__Page images and the text extracted from them__
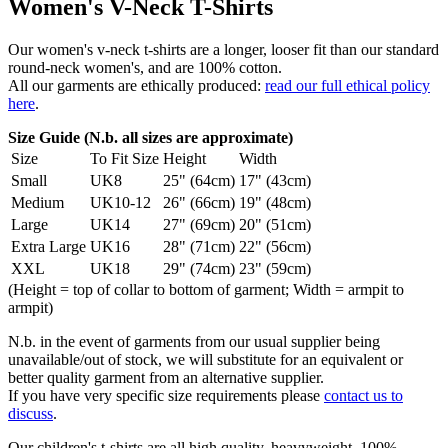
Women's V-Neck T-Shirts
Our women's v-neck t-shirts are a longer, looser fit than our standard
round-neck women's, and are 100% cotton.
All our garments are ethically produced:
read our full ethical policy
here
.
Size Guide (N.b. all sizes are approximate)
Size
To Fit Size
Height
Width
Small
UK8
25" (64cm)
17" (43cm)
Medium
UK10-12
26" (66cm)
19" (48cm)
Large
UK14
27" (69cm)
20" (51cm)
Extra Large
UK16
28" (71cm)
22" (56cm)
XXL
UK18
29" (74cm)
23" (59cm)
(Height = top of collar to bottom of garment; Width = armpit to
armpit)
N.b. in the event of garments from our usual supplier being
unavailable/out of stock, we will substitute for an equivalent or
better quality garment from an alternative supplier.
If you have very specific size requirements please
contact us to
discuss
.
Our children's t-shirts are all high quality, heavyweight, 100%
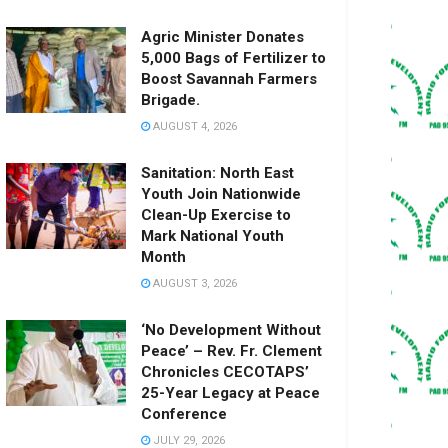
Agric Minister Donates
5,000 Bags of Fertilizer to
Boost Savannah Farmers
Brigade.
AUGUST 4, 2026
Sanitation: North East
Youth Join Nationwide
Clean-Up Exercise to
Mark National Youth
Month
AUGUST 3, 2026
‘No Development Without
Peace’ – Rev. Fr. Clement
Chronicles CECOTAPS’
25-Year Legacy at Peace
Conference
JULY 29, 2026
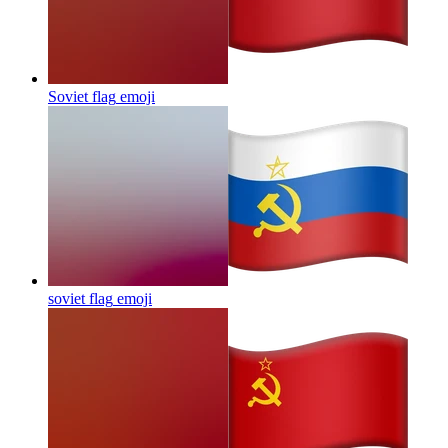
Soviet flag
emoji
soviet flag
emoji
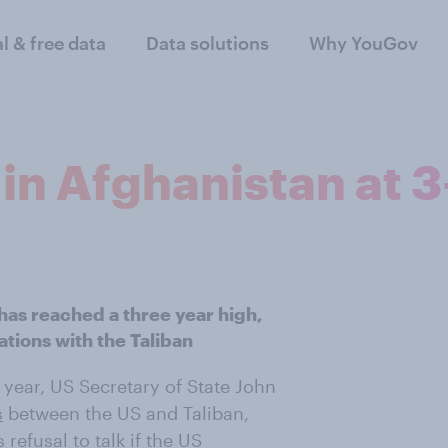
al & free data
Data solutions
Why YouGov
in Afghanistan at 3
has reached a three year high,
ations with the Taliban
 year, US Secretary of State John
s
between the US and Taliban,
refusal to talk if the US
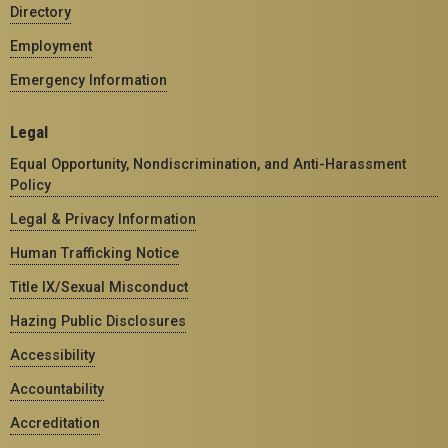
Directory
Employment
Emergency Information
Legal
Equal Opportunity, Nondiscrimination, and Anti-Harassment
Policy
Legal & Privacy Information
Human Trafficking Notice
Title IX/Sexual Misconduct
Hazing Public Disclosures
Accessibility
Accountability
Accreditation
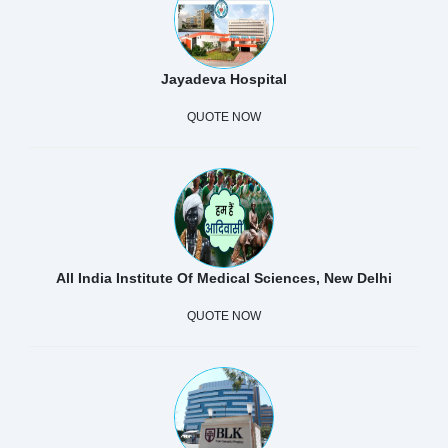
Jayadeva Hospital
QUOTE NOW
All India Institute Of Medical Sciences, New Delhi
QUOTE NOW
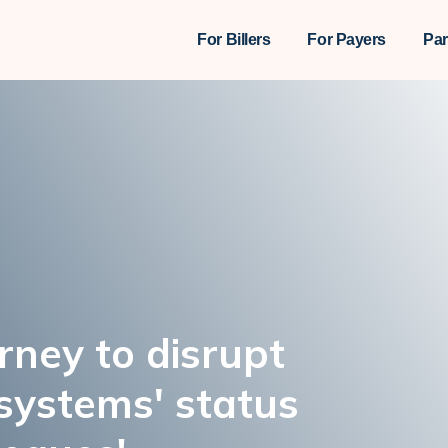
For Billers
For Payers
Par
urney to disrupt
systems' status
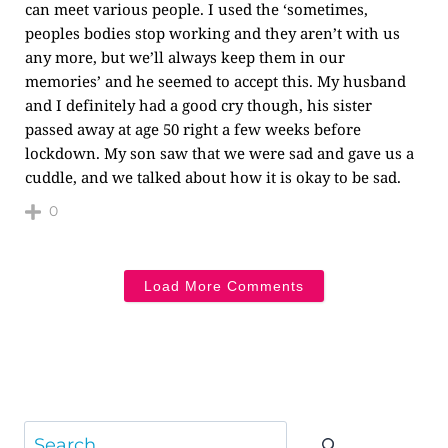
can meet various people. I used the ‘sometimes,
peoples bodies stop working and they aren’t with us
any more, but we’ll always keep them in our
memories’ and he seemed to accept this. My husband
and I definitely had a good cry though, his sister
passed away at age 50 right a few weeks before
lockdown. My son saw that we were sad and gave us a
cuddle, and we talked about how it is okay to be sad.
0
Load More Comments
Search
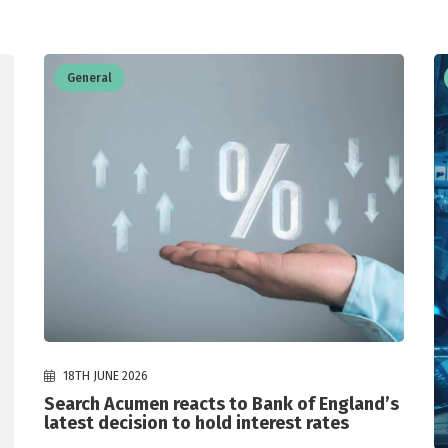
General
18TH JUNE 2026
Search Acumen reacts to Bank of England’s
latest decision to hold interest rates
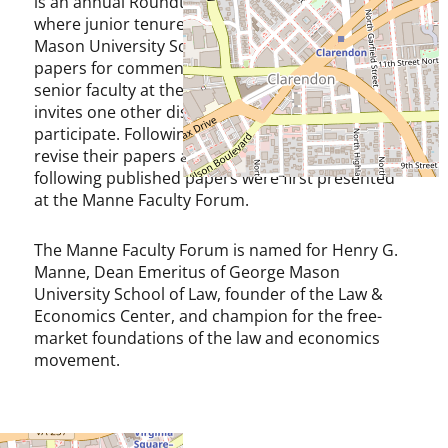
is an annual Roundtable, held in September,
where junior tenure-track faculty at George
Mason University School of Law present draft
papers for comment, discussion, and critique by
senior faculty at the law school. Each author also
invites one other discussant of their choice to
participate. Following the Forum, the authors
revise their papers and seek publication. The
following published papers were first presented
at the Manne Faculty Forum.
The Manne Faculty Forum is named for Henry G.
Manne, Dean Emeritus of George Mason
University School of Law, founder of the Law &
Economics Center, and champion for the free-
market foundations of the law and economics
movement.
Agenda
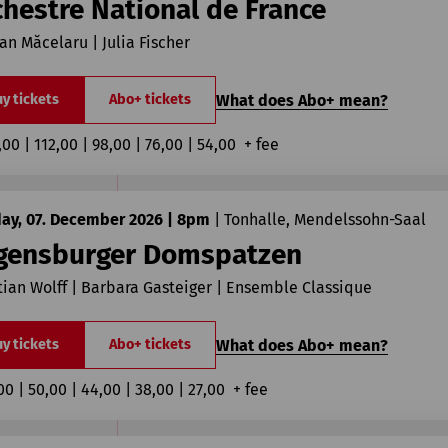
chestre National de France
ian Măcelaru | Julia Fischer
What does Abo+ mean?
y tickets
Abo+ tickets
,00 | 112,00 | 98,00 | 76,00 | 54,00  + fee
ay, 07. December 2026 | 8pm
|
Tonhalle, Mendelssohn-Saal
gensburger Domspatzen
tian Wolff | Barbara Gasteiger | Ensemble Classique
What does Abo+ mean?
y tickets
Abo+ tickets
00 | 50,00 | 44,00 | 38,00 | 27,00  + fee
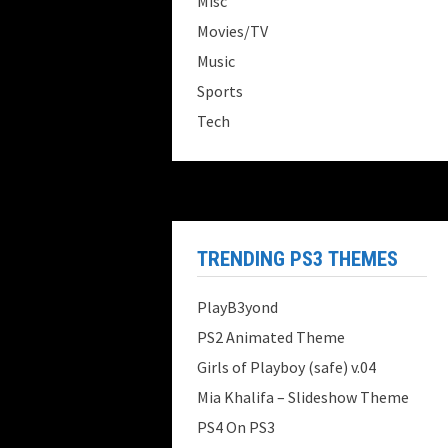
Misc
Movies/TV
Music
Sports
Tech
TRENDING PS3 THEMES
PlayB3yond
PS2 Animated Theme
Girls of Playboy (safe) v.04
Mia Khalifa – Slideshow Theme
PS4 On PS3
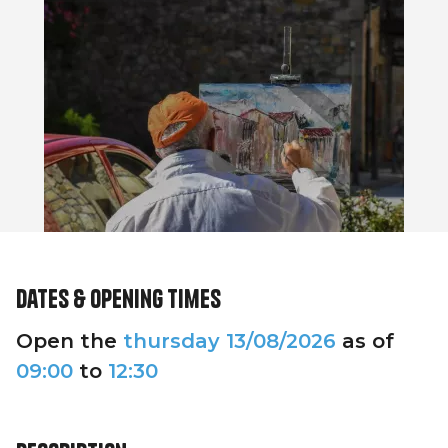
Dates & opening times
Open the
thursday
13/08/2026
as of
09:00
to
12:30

...

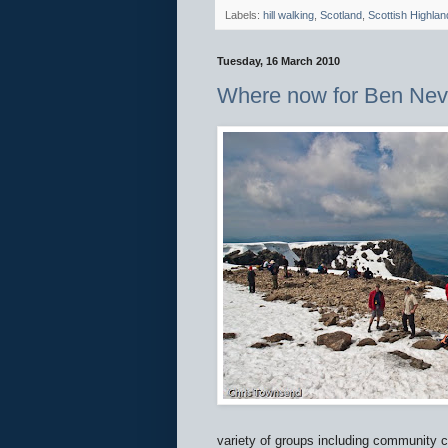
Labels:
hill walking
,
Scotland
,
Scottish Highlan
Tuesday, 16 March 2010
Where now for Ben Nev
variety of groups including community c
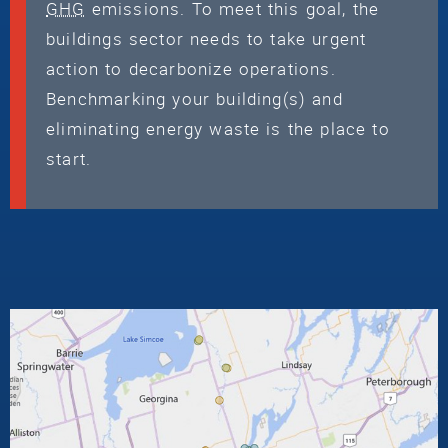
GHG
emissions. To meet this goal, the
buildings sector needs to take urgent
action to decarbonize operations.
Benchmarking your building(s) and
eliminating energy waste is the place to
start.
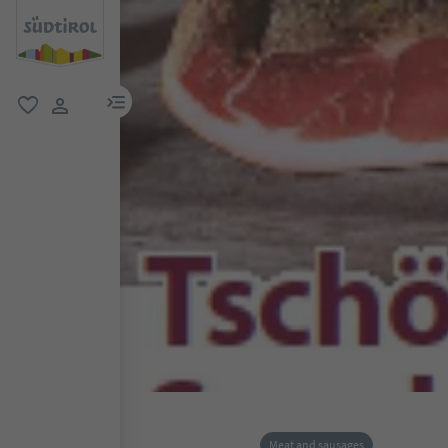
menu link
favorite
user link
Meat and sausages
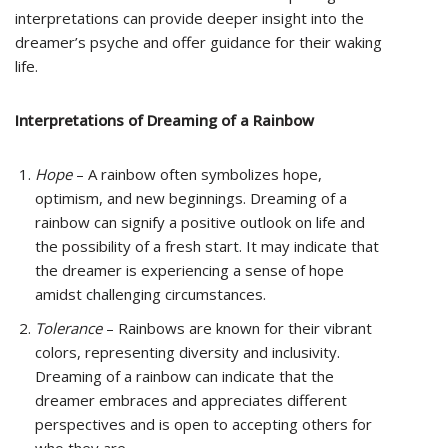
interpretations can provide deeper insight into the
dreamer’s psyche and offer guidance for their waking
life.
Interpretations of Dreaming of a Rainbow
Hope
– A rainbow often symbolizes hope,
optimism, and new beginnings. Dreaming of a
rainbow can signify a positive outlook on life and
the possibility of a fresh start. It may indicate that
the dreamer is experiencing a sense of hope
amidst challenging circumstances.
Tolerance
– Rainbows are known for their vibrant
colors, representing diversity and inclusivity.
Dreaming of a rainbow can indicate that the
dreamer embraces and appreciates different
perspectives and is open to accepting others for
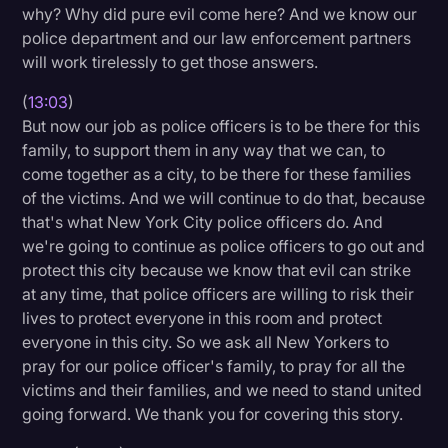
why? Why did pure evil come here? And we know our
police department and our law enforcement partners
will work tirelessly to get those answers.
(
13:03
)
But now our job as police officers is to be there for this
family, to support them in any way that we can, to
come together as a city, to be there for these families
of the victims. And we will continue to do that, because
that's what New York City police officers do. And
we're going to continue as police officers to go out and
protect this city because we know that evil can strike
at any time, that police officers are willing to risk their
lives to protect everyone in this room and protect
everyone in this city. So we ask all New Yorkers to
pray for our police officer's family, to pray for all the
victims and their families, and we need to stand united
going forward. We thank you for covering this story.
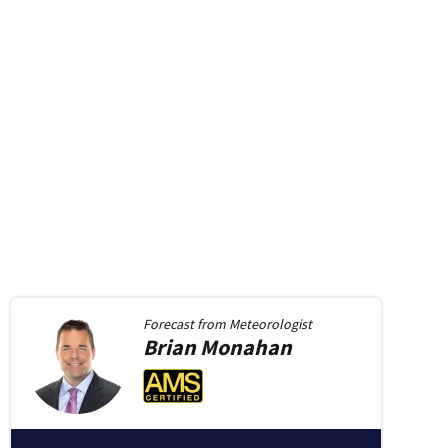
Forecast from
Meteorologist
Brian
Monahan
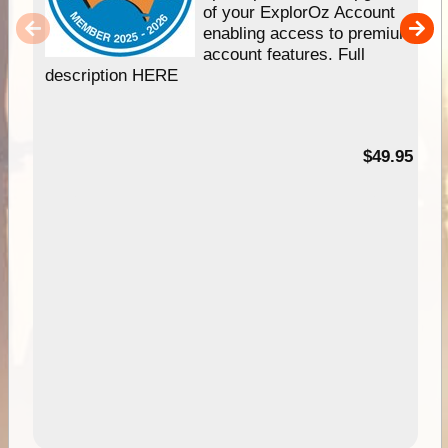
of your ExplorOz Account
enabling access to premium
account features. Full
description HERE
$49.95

__Task description__
Please duplicate the extracted text of the data above, from the line containing "Agric Minister Donates" through the line containing "systems' status", and include both of those lines. Leave out the pictures.

__Result for this exercise__
Agric Minister Donates
5,000 Bags of Fertilizer to
Boost Savannah Farmers
Brigade.
AUGUST 4, 2026
Sanitation: North East
Youth Join Nationwide
Clean-Up Exercise to
Mark National Youth
Month
AUGUST 3, 2026
‘No Development Without
Peace’ – Rev. Fr. Clement
Chronicles CECOTAPS’
25-Year Legacy at Peace
Conference
JULY 29, 2026
Soviet flag
emoji
soviet flag
emoji
al & free data
Data solutions
Why YouGov
in Afghanistan at 3
has reached a three year high,
ations with the Taliban
 year, US Secretary of State John
s
between the US and Taliban,
refusal to talk if the US
Directory
Employment
Emergency Information
Legal
Equal Opportunity, Nondiscrimination, and Anti-Harassment
Policy
Legal & Privacy Information
Human Trafficking Notice
Title IX/Sexual Misconduct
Hazing Public Disclosures
Accessibility
Accountability
Accreditation
Jayadeva Hospital
QUOTE NOW
All India Institute Of Medical Sciences, New Delhi
QUOTE NOW
For Billers
For Payers
Par
urney to disrupt
systems' status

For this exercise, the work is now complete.